The annual Casey Foundation Kids Count Data Book came out this week, and for Mississippi, the same drum that politicians, advocates and locals have been beating for years will continue to sound hollow.

Mississippi ranked 50th—dead last—in the state rankings for overall child well-being. Again. We held that dubious distinction last year as well.

Each year, the foundation looks at economic well-being, education, health and family. The only category we did not rank last in was education at 48th—our brightest spot in the rankings—although advocates and researchers say it will be the key to raising our ranks for next year.

More hopeful news: Mississippi improved in nine of the 16 categories, but not fast enough to catch up to the rest of the country. Poverty continues to plague the children of our state with 246,000 living in poverty, and 27 percent living in high-poverty areas.

Dr. Linda H. Southward, director of Mississippi Kids Count, said that education and economic development are the areas to focus on for improvement. She said that until we can get more children out of poverty by having their parents be employed, we will continue to fall behind in the rankings.

Reading achievement is directly related to socioeconomics, she told us this week. Low-income students lose more levels in reading achievement than their more affluent peers, and this is before the gap widens in fifth grade, when disadvantaged children are nearly three grade levels behind their classmates in that area.

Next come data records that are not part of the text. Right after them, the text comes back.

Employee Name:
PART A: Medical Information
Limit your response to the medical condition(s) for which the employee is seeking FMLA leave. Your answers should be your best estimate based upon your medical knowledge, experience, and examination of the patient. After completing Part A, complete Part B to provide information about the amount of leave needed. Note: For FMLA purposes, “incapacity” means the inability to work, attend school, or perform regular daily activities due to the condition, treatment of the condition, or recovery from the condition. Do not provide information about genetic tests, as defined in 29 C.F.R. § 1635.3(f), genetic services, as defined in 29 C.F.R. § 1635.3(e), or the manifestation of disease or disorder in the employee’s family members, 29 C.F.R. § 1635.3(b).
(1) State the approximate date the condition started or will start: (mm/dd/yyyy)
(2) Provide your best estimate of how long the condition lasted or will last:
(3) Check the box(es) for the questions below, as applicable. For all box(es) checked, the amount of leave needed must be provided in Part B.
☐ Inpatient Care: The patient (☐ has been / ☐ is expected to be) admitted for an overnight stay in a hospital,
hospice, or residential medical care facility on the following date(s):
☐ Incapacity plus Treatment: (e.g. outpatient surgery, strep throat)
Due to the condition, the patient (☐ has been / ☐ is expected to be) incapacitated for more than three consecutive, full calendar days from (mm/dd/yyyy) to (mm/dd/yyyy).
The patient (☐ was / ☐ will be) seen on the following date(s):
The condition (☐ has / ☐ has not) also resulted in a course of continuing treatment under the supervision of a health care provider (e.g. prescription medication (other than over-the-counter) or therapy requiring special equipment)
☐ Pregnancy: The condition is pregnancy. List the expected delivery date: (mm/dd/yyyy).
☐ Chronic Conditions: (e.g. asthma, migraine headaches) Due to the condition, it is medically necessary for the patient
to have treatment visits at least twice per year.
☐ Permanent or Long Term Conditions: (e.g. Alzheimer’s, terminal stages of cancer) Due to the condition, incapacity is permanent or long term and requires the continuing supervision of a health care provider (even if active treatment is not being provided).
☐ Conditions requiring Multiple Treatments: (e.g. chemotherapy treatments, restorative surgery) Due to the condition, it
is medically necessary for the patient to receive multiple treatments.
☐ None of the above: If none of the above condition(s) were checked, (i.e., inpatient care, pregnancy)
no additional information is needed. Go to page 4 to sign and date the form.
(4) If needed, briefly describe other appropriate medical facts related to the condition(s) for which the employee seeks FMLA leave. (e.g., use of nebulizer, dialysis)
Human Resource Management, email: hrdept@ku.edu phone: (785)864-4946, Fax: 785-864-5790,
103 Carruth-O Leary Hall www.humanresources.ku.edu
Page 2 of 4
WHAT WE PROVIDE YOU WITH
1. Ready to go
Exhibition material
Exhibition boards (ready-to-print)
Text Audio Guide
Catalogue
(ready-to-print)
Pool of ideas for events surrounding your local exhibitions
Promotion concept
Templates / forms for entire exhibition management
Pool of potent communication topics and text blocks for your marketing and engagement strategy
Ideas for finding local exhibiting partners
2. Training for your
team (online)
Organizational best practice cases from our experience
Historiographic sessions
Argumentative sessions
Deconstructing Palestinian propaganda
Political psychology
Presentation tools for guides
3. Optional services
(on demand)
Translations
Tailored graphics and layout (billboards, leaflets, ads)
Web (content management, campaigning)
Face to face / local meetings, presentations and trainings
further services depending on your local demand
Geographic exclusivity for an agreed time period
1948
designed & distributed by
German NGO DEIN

Fifty-two percent of children in Mississippi are not attending preschool, and Southward said this is problematic. She believes that we have to make improving children's chances for success a priority—from the beginning.

Improvement can come from programs like Mississippi's new Office of Early Childhood Education that opened this past January and the Pre-K collaborative program for 4-year-olds. The challenge, as always, is funding.

In economic terms, two consecutive quarters of negative growth is considered a recession. Mississippi's children have been in last place for two consecutive years. If that's not a crisis, we don't know what is. These are the issues to which everyone competing for public office should be speaking about from now until the general election in November.

This is not to ignore the incremental progress we have made. But we need more. Special education, too often overlooked, needs special attention; K-12 education needs investment. Our kids need us.

It is time to choose leadership for this state that is truly and genuinely dedicated to raising Mississippi out of the bottom of the ranks.